The View from Taiwan: Tsai Calls Trump - Red_Tarsius
http://michaelturton.blogspot.com/2016/12/trump-calls-tsai-world-commentariat-iq.html
======
ScottBurson
Key quote:

 _Hey, American progressives! The future President of the United States called
the head of a state that directly elects its president, which has a world
leading national health insurance program, no guns, and may soon legalize gay
marriage. Check your values: which side are you on here?_

I didn't vote for Trump, but yeah, I think we should recognize Taiwan.

------
em3rgent0rdr
I've noticed most of my facebook friends (who happen to be
democrats/progressives) are absolutely furious with Trump accepting the call.
I would hope they would be celebrating, as this article suggests.

------
squozzer
The reason so many in media and government act the way they do about China is
they want the US to become the next China.

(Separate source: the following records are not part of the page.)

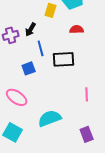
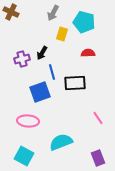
blue square: (29, 68) -> (40, 92), size x1.5
pink line: (87, 94) -> (98, 118), turned -32
pink ellipse: (17, 97) -> (28, 121), turned -30

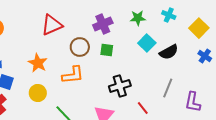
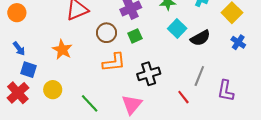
green square: (107, 50) -> (135, 36), turned -32
orange L-shape: (73, 75) -> (114, 62), moved
yellow circle: (38, 93) -> (53, 90), moved
red line: (143, 108) -> (183, 97), moved

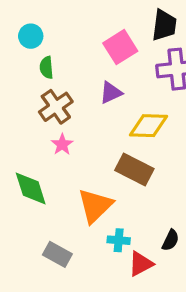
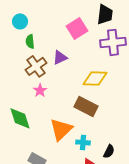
purple triangle: (111, 93) -> (60, 57), moved
cyan cross: (119, 240) -> (83, 142), moved

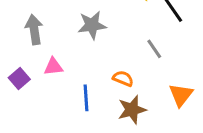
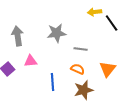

With aforementioned media / government people in the analogue to China's
Central Committee, of course.

------
Neliquat
Well stated. If only people still thought on articles a few days before
publishing them. I will stand on my lawn waving my fist at yunguns publishing
first instead of best, but I know it has always been an issue. How do we
promote better discourse over clickbait?

------
squozzer
I don't know why people seem so eager for Taiwan to join - or at least not
upset - China. Look at Hong Kong.